Medicaid reform is the only way to ensure an efficient, honest system that doesn’t overburden New York’s property taxpayers, Congressman John Faso, R-Kinderhook, said in an interview Wednesday.
Faso’s declaration came in response to a group of health-care experts and progressive activists who denounced renewed Republican efforts to repeal and replace Obamacare as a serious threat to New York’s Medicaid funding stream.
Nationally, more than half those who gained coverage under Obamacare did so through Medicaid.
And the mid-Hudson’s first-term congressman has attracted national attention, and considerable ire from health-care activists, because of an amendment he and fellow Republican Chris Collins championed that would shake up New York’s Medicaid funding system.
Unlike other states, New York’s counties split Medicaid funding with the state — a system that dates back five decades to Gov. Nelson Rockefeller.
But if the House Republicans’ health bill passes, the Faso-Collins amendment would shift $2.3 billion in Medicaid costs entirely to the state in 2020.
Faso’s defense of the Republican health bill comes as he and his House colleagues are again tweaking the American Healthcare Act after their unsuccessful effort to repeal and replace Obamacare last month.
Republicans are now considering legislative and regulatory means to unravel Obama’s Affordable Care Act, after President Trump reversed course Tuesday on his recommendation that the House delay a health-care bill until legislators tackle tax reform.
The latest criticism of the House’s efforts and the Collins-Faso amendment came during a Wednesday conference call staged by Health Care for All New York, a coalition of health-care organizations; Health Care for America Now, a liberal political group, and Local 1199 of the Service Employees International Union.

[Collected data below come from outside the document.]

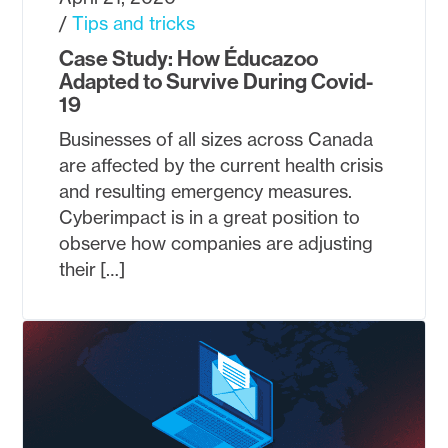
Tips and tricks
Case Study: How Éducazoo
Adapted to Survive During Covid-
19
Businesses of all sizes across Canada
are affected by the current health crisis
and resulting emergency measures.
Cyberimpact is in a great position to
observe how companies are adjusting
their […]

Helen Schaub, the local SEIU chapter’s legislative policy director, called the Collins-Faso amendment “a cynical ploy to gain local support” from New York’s moderate Republicans for the House reform bill.
And Richard Kirsch, a senior adviser for Health Care for America Now, lashed out at Republican members of Congress for “putting party above constituents,” while comparing the Collins-Faso amendment to “taking an arsenic pill and sugarcoating it.”
More than 67,000 people in Orange, Sullivan and Ulster counties could lose insurance under the Republican proposal, according to Gov. Andrew Cuomo’s staff.
The governor’s representatives estimate Orange County would lose more than $5 million in annual Medicaid funding, Sullivan County would lose more than $1.4 million, and Ulster nearly $3 million.
“The governor has unfortunately reverted to a lot of biased sky-is-falling rhetoric, and his numbers are just simply wrong,” said Faso, who pointed out that New York taxpayers account for $7.2 billion of the $9 billion local governments across America spend annually on Medicaid.
“My amendment is an effort to finally force New York state to not impose these burdens” on local property taxpayers, Faso added. “The idea is to incentivize the state to reform its program to better control spending and to monitor growth and to continue efforts to eliminate fraud in the system.”